━━━ Reading text

# Quilted Cutting Board



## Pop_pop1 (Sep 10, 2004)

Well here you go guys, my first post of something I've made. This is a special cutting board I made as a gift for a family member. I am normally a very modest guy and don't show off things I've made, but I thought I'd share this one with you. It is made out of 1 1/4" Quilted Maple and Figured Cherry. The handles laminated to match the board and are pinned on with brass pins. It has a hand rubbed food safe oil finish. Not a real complicated project, but the grain made it challenging. Thanks, Chuck


----------



## NewMontanaWorkshop (Sep 10, 2004)

Now that's just plain fantastic!


----------



## rh111 (Mar 24, 2005)

That is beautiful....


----------



## Mark (Aug 4, 2004)

Wow pop_pop1 that is really sweet....


----------



## Visteonguy (Aug 6, 2005)

Geesch,,, Pop Pop.... if you stare at that for a while, I think it would put you in a trance,,,, That is one nice peice of wood, beautiful work,, Pop Pop


----------



## Pop_pop1 (Sep 10, 2004)

Thanks everyone. I knew you guys would appreciate a nice looking piece of wood and wanted to share it with you. BTW my router table fence toggle clamp hold downs worked fine. The fence didn't creap at all. Thanks again.......Chuck


----------



## GoonMan (Mar 22, 2005)

WOW Chuck that is one fantastic looking piece of work. Great Job sir.  

Thanks for sharing. Please share more of your work.


----------



## Pop_pop1 (Sep 10, 2004)

Thanks Randy for the kind words. I'll see what I can do about posting more pictures as the projects get completed.....Chuck


----------



## dusty56 (Jan 1, 2006)

This is Fantastic !!! Mother Nature made it and you turned it into an heirloom !!! the curly maple was fantastic by itself but I like the cherry accents together with the maple ! NICE JOB


----------



## fishmonger (Nov 8, 2011)

what kind of glue do you use to fasten the brass to the wood?


----------



## OPG3 (Jan 9, 2011)

That's a beautiful and functional piece you've made there Chuck. I know your family member that received this will be very pleased with it - and the others may be jealous!
If it were in my kitchen, though; it would never get carved on! Too nice... *OPG3*


----------



## xplorx4 (Dec 1, 2008)

That is very well done, I would hope no one would really cut anything on such a piece of art as that wood is, seems once in a while we come across such pieces here is one I have and have no idea what I shall do with it. For now it hangs on the wall between the living room and dinning room.

In the last photo the one on the right has since been finished it may become a bench or coffee table.


----------



## Mike (Nov 22, 2004)

Jerry, this would make a very cool wall clock.


----------



## crash_landing (Mar 29, 2010)

Absolutely beautiful...great job

crash


----------

━━━━━━

● Problem a:
In the cutting board thread, why does Chuck, who calls himself a modest man, say he chose to share this project with the forum?

━━━ Given entries

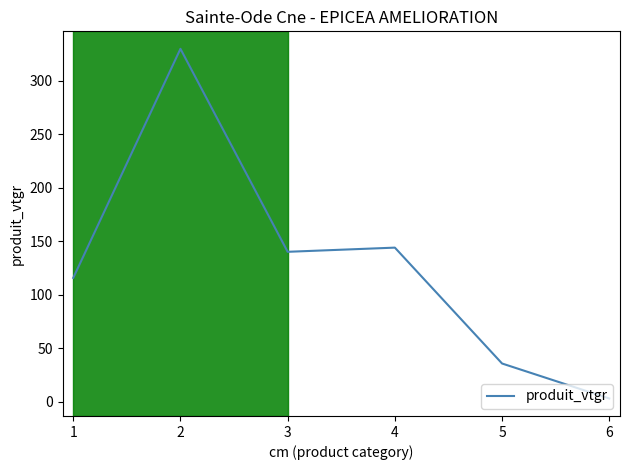

How many interior local valleys (lower than both neighbors) does the data have?

1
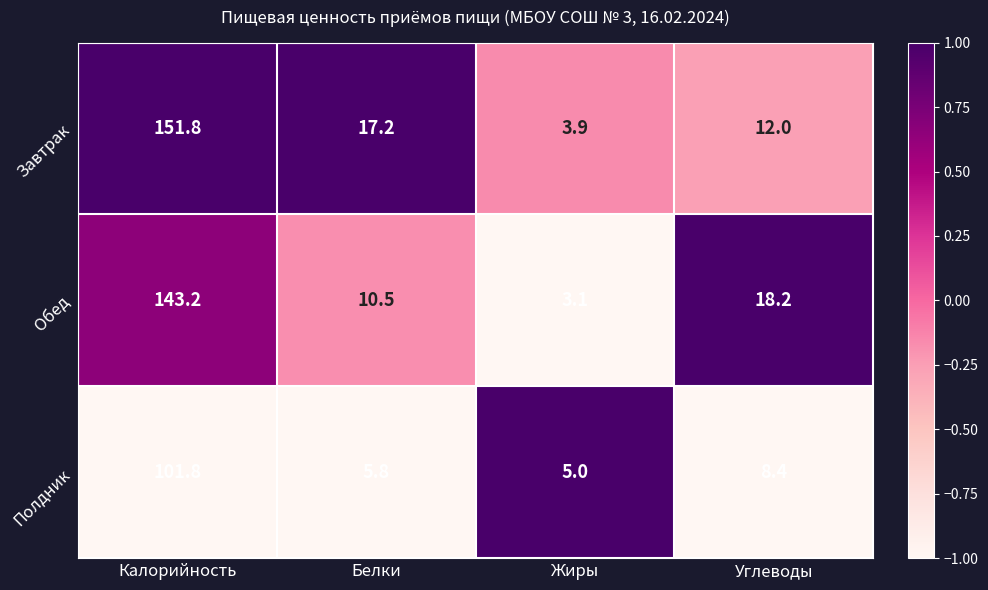

What is the total value across all series at Жиры?

12.0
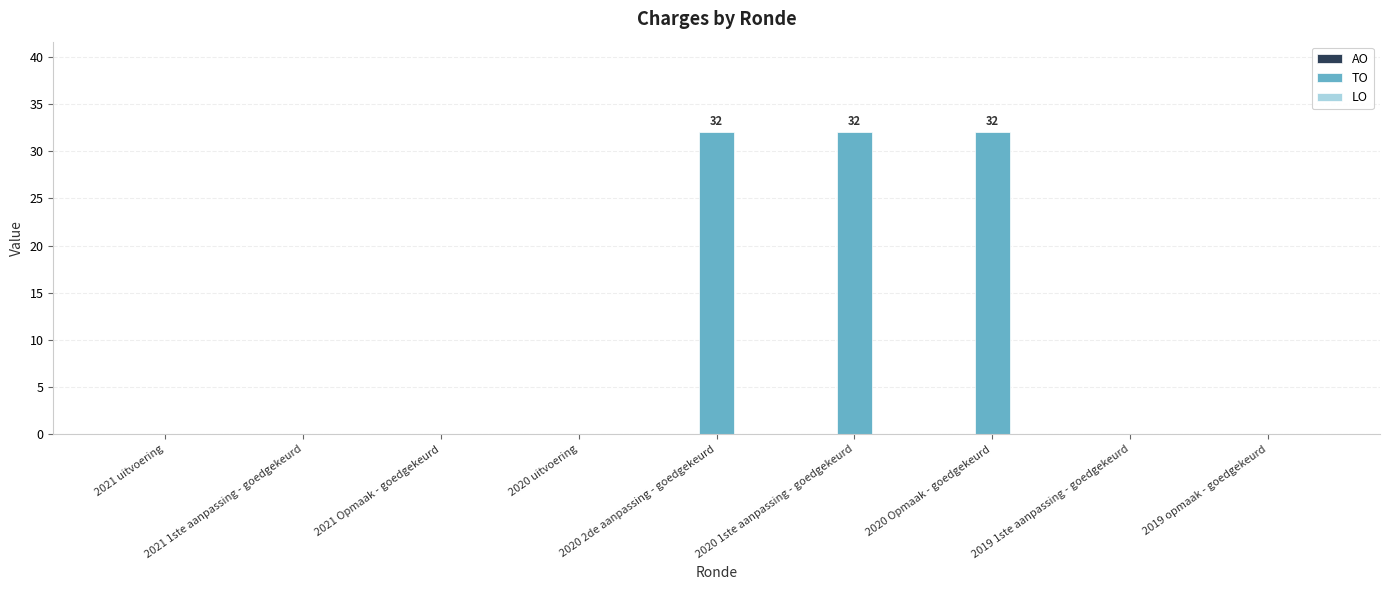

What is the greatest value displayed?

32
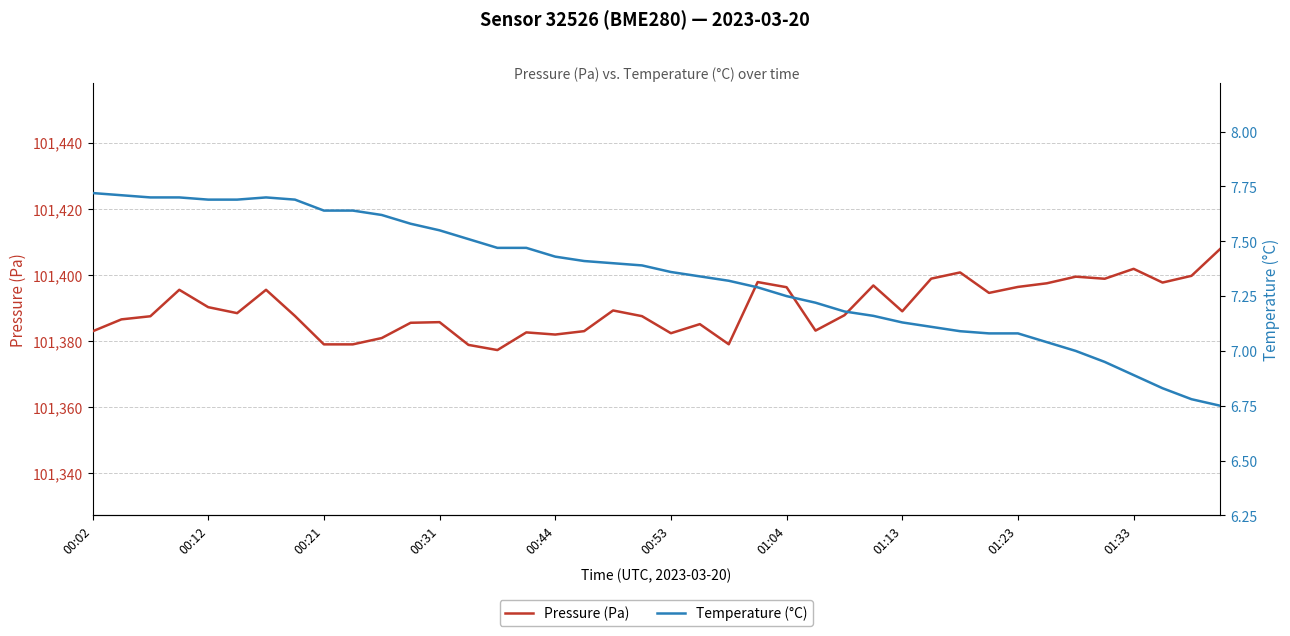

How many categories are shown in the chart?

40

━━━━━━

● Problem b:
Set down the records above word for word, leaving out the pictures.

● Task solution a:
He says he knew the forum members would appreciate a nice-looking piece of wood and wanted to share it with them.

● Task solution b:
How many interior local valleys (lower than both neighbors) does the data have?

1

What is the total value across all series at Жиры?

12.0

What is the greatest value displayed?

32

How many categories are shown in the chart?

40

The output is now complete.